* **STATED PROBLEM**:
Swap every "common name" in the items below for "vernacular name", and give all the lines again with nothing else changed.

* **DATA SUPPLIED**:

■ ■ ■

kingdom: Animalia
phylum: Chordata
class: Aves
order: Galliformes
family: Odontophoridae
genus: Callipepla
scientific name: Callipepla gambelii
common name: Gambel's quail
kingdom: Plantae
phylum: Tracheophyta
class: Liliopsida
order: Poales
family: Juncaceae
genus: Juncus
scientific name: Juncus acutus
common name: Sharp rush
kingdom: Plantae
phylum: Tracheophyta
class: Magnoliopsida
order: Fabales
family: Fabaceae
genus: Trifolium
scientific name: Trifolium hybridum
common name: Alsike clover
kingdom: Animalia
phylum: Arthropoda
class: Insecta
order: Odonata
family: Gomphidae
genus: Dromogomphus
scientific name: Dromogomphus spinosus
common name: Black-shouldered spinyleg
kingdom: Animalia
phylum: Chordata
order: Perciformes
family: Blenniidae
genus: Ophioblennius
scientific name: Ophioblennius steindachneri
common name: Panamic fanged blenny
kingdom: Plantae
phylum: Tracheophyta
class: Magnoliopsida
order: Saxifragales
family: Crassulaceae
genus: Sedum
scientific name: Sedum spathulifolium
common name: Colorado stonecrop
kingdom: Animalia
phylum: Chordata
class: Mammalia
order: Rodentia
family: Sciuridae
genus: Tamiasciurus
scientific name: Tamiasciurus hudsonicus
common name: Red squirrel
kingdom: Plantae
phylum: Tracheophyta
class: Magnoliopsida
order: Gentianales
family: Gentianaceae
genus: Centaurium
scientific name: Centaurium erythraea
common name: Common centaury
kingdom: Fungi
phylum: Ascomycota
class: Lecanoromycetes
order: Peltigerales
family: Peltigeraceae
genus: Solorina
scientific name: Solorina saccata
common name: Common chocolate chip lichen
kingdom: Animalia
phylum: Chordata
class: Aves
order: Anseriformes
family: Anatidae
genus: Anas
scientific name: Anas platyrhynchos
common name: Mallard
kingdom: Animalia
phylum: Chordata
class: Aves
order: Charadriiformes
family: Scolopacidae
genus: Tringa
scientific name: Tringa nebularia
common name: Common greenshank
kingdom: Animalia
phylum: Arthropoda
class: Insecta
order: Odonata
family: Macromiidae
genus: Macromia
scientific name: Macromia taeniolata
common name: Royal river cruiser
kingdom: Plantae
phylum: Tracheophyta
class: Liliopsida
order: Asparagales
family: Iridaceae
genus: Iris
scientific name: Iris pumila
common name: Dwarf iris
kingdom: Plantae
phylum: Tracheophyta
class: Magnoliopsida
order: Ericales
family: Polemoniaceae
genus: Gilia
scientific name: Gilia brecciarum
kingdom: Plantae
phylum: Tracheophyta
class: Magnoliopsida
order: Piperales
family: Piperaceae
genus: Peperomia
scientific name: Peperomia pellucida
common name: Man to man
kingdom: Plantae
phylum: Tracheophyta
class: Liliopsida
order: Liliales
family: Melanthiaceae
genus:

■ ■ ■

* **SOLUTION**:
kingdom: Animalia
phylum: Chordata
class: Aves
order: Galliformes
family: Odontophoridae
genus: Callipepla
scientific name: Callipepla gambelii
vernacular name: Gambel's quail
kingdom: Plantae
phylum: Tracheophyta
class: Liliopsida
order: Poales
family: Juncaceae
genus: Juncus
scientific name: Juncus acutus
vernacular name: Sharp rush
kingdom: Plantae
phylum: Tracheophyta
class: Magnoliopsida
order: Fabales
family: Fabaceae
genus: Trifolium
scientific name: Trifolium hybridum
vernacular name: Alsike clover
kingdom: Animalia
phylum: Arthropoda
class: Insecta
order: Odonata
family: Gomphidae
genus: Dromogomphus
scientific name: Dromogomphus spinosus
vernacular name: Black-shouldered spinyleg
kingdom: Animalia
phylum: Chordata
order: Perciformes
family: Blenniidae
genus: Ophioblennius
scientific name: Ophioblennius steindachneri
vernacular name: Panamic fanged blenny
kingdom: Plantae
phylum: Tracheophyta
class: Magnoliopsida
order: Saxifragales
family: Crassulaceae
genus: Sedum
scientific name: Sedum spathulifolium
vernacular name: Colorado stonecrop
kingdom: Animalia
phylum: Chordata
class: Mammalia
order: Rodentia
family: Sciuridae
genus: Tamiasciurus
scientific name: Tamiasciurus hudsonicus
vernacular name: Red squirrel
kingdom: Plantae
phylum: Tracheophyta
class: Magnoliopsida
order: Gentianales
family: Gentianaceae
genus: Centaurium
scientific name: Centaurium erythraea
vernacular name: Common centaury
kingdom: Fungi
phylum: Ascomycota
class: Lecanoromycetes
order: Peltigerales
family: Peltigeraceae
genus: Solorina
scientific name: Solorina saccata
vernacular name: Common chocolate chip lichen
kingdom: Animalia
phylum: Chordata
class: Aves
order: Anseriformes
family: Anatidae
genus: Anas
scientific name: Anas platyrhynchos
vernacular name: Mallard
kingdom: Animalia
phylum: Chordata
class: Aves
order: Charadriiformes
family: Scolopacidae
genus: Tringa
scientific name: Tringa nebularia
vernacular name: Common greenshank
kingdom: Animalia
phylum: Arthropoda
class: Insecta
order: Odonata
family: Macromiidae
genus: Macromia
scientific name: Macromia taeniolata
vernacular name: Royal river cruiser
kingdom: Plantae
phylum: Tracheophyta
class: Liliopsida
order: Asparagales
family: Iridaceae
genus: Iris
scientific name: Iris pumila
vernacular name: Dwarf iris
kingdom: Plantae
phylum: Tracheophyta
class: Magnoliopsida
order: Ericales
family: Polemoniaceae
genus: Gilia
scientific name: Gilia brecciarum
kingdom: Plantae
phylum: Tracheophyta
class: Magnoliopsida
order: Piperales
family: Piperaceae
genus: Peperomia
scientific name: Peperomia pellucida
vernacular name: Man to man
kingdom: Plantae
phylum: Tracheophyta
class: Liliopsida
order: Liliales
family: Melanthiaceae
genus:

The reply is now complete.